8. International Gastrointestinal Cancer Conference, İstanbul, Türkiye, 7 - 09 Aralık 2018
A 44 year old woman presented with signs of mild fever, epigastric pain and tenderness in April 2018. Her past medical history was uneventful except for a short duration of mild depression. She was using an antidepressant olanzapine and there was
no previous history of any kind of surgery and or allergy. Her
vital signs were normal and her physical examination revealed
mild abdominal tenderness. Her routine blood test were normal
except for mild to moderate elevation of c reactive protein (20
mg/dl) and slightly decreased hemoglobin Hmg 10.9 g/dl with
a hypochromic micrositer peripheral blood smear. An upper abdominal ultrasonography revealed a 8x7.5 cm thick walled mass
lesion located at the upper right quadrant extending inferiorly to
the level of umbilicus. An abdominal computerized tomography
revealed similar findings, but additionally CT depicted a connection of the mass with the lumen of 2nd part of the duodenum.

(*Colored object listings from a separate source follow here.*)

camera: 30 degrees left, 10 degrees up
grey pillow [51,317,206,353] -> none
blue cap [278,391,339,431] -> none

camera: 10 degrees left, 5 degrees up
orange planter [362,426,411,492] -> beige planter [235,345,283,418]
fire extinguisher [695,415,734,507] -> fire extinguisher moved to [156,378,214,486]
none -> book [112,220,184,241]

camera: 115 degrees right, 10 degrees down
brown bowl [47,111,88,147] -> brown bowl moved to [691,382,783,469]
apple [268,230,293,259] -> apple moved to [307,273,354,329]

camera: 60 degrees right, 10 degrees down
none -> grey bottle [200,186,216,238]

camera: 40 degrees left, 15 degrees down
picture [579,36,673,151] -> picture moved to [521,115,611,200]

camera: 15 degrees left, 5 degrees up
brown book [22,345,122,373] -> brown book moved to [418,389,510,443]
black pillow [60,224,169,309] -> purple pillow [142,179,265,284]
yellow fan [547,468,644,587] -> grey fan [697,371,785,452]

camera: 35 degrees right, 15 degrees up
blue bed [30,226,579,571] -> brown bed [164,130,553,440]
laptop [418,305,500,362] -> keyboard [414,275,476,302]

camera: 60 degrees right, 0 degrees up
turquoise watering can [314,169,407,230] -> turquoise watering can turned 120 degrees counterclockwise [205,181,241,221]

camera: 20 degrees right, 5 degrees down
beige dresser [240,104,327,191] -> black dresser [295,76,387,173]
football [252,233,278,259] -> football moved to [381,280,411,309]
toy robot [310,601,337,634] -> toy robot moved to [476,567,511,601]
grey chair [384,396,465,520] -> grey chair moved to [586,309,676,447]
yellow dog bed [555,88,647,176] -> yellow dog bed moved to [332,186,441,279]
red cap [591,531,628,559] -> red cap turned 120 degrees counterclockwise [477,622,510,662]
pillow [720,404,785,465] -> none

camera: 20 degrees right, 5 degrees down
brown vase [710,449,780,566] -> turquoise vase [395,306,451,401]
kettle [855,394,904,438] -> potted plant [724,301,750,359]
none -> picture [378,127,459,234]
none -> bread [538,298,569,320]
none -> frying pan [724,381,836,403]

There was also appearance of air inside the lesion. An upper endoscopy showed a fistulous opening in the 2nd part of the duodenum on the lateral side with a purulent drainage coming from
this opening. A preliminary diagnosis was intra-abdominal abscess and or fistulizing eGIST (extraluminal gastrointestinal stromal tumor). Surgery was undertaken and nearly 8x7 cm tumoral
mass lesion was easily removed from the second part of the duodenum and the small defect in the duodenum wall was primarily
repaired. Pathology on macroscopy documented tumoral mass
with a necrotic core and on microscopy, the tumor was consisted of highly proliferative spindle cells with a mitotic index more
than 10. It was positive for vimentin and CD117 and negative for
S100 immunostains. Thus, a diagnosis of eGIST fistulising into
the duodenum was made and she was put on adjuvant imatinib
treatment during her uneventful follow up period.